Blockbuster Inc. said Tuesday it will launch a hostile bid for Hollywood Entertainment Corp. next month if the rival’s directors won’t negotiate a deal.
Blockbuster, the nation’s largest movie-rental chain, said it would offer stockholders of its top rival $11.50 per share in cash, or about $700 million, plus the assumption of $300 million of Hollywood debt. That’s the same offer that Blockbuster made to Hollywood in November.
Blockbuster said it would consider sweetening the offer if Hollywood’s board provided requested financial information, which it said Hollywood has refused to provide, and if that information warranted a higher bid.
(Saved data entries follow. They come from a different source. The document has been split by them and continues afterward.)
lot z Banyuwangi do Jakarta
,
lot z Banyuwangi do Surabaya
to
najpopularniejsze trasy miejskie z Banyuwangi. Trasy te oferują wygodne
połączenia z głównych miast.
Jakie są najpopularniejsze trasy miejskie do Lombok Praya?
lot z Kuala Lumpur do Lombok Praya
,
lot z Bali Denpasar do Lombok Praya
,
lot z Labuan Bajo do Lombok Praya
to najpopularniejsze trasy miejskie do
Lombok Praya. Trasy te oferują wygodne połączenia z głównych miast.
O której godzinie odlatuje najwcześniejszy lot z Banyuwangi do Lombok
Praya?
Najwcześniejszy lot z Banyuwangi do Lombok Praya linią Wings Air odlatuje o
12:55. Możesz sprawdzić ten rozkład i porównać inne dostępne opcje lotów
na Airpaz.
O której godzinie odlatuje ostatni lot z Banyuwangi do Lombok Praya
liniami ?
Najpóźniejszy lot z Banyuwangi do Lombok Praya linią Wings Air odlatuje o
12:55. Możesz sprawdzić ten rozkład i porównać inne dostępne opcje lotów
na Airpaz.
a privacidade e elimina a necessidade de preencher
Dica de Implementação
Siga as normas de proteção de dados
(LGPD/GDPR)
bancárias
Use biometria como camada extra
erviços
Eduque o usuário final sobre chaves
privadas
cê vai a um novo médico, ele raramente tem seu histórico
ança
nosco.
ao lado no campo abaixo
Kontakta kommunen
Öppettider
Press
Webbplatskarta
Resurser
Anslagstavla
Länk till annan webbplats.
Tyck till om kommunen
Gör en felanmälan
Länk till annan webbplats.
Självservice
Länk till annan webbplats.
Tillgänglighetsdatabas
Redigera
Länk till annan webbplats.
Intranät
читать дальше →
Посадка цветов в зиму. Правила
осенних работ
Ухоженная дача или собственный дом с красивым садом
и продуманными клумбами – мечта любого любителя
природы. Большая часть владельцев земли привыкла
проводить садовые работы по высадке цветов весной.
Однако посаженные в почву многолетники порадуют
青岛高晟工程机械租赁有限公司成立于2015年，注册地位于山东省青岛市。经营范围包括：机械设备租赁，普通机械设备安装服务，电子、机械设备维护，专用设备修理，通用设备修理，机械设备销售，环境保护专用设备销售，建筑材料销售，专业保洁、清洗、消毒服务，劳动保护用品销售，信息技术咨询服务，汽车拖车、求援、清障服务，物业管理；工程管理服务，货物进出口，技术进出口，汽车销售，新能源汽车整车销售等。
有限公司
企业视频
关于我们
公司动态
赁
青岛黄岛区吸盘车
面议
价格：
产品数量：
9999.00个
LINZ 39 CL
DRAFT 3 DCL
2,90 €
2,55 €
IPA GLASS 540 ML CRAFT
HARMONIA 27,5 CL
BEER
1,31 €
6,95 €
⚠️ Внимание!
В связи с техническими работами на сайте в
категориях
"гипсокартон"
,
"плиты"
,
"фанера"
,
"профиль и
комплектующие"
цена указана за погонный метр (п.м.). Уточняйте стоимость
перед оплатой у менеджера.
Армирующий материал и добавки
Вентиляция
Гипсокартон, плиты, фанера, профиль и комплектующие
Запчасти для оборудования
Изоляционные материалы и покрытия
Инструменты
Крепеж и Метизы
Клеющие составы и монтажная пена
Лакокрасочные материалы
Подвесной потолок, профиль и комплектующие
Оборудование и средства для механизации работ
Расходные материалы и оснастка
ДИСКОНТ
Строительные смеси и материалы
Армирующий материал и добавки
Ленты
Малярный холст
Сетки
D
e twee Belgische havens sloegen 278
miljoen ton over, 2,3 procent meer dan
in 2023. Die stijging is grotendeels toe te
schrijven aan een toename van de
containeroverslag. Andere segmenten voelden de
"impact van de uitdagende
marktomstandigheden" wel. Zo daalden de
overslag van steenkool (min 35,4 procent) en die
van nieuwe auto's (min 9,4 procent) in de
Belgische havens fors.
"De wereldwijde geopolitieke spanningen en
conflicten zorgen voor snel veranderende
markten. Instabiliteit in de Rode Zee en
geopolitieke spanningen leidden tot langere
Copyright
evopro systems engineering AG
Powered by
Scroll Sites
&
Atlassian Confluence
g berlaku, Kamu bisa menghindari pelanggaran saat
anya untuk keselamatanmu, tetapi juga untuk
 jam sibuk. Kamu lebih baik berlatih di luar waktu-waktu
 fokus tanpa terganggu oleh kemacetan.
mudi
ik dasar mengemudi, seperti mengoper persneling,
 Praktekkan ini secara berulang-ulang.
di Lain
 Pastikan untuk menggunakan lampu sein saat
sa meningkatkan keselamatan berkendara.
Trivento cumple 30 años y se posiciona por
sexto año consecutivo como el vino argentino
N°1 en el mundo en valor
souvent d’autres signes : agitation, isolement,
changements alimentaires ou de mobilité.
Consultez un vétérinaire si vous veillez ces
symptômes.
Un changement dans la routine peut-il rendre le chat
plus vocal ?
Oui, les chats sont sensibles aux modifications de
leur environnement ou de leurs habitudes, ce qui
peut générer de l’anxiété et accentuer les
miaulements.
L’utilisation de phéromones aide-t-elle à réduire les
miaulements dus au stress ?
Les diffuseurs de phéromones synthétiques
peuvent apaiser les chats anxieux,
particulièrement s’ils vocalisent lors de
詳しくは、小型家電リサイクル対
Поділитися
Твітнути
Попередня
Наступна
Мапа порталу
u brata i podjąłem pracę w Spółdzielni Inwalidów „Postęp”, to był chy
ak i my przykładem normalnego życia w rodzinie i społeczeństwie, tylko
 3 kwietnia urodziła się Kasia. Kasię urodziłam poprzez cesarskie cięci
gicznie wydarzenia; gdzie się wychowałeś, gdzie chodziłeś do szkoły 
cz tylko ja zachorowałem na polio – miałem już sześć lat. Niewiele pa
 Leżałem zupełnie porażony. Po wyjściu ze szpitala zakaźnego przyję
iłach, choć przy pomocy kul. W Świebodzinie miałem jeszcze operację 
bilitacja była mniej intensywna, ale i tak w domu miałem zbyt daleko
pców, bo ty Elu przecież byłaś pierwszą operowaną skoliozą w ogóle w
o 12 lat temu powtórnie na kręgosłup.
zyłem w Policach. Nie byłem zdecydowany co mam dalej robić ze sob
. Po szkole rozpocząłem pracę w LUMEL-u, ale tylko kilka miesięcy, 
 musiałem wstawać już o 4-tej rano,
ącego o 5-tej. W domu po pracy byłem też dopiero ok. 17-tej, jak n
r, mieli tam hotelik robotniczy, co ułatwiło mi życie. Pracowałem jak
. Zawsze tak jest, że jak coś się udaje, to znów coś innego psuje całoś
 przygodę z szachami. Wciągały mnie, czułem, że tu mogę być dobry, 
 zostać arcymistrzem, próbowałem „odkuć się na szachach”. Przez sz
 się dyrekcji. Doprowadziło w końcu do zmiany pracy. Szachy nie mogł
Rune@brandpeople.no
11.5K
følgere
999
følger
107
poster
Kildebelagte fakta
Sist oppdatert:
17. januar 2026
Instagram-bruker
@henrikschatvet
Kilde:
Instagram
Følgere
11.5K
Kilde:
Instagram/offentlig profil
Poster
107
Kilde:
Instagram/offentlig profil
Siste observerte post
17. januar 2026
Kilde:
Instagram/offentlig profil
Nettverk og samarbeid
Blockbuster, which first approached Hollywood in November, said it has still not received the requested information.
The cash tender offer is the latest salvo in a competition for Hollywood that pits Blockbuster against Hollywood chairman Mark Wattles and a Los Angeles investment firm, who have offered $10.25 per share.
The nation’s No. 3 rental chain, Movie Gallery Inc., also says it has made an offer but won’t disclose its price.
John Antioco, chairman and chief executive of Dallas-based Blockbuster, said his offer “is clearly in the best interests of Hollywood and Blockbuster shareholders as well as consumers.”
Antioco said in a statement that acquiring Wilsonville, Ore.-based Hollywood would help Blockbuster compete better “in the rapidly changing home entertainment marketplace.”
Once dependent on video stores, consumers now have many options for buying or renting movies, including low-priced DVDs at discount stores, online-ordering services and cable movies on demand.
Blockbuster said the acquisition would immediately increase its earnings per share.
Wattles, the Hollywood chairman, and buyout firm Leonard Green Partners, originally offered $14 per share but lowered its price last fall to $10.25 per share. A special committee of Hollywood’s board insisted that in exchange for the lower offer, it be allowed to solicit new bids.
If it succeeds in buying Hollywood, Blockbuster would control about half the nation’s rental stores. Still, the company said it believes it would win necessary regulatory approval for the takeover.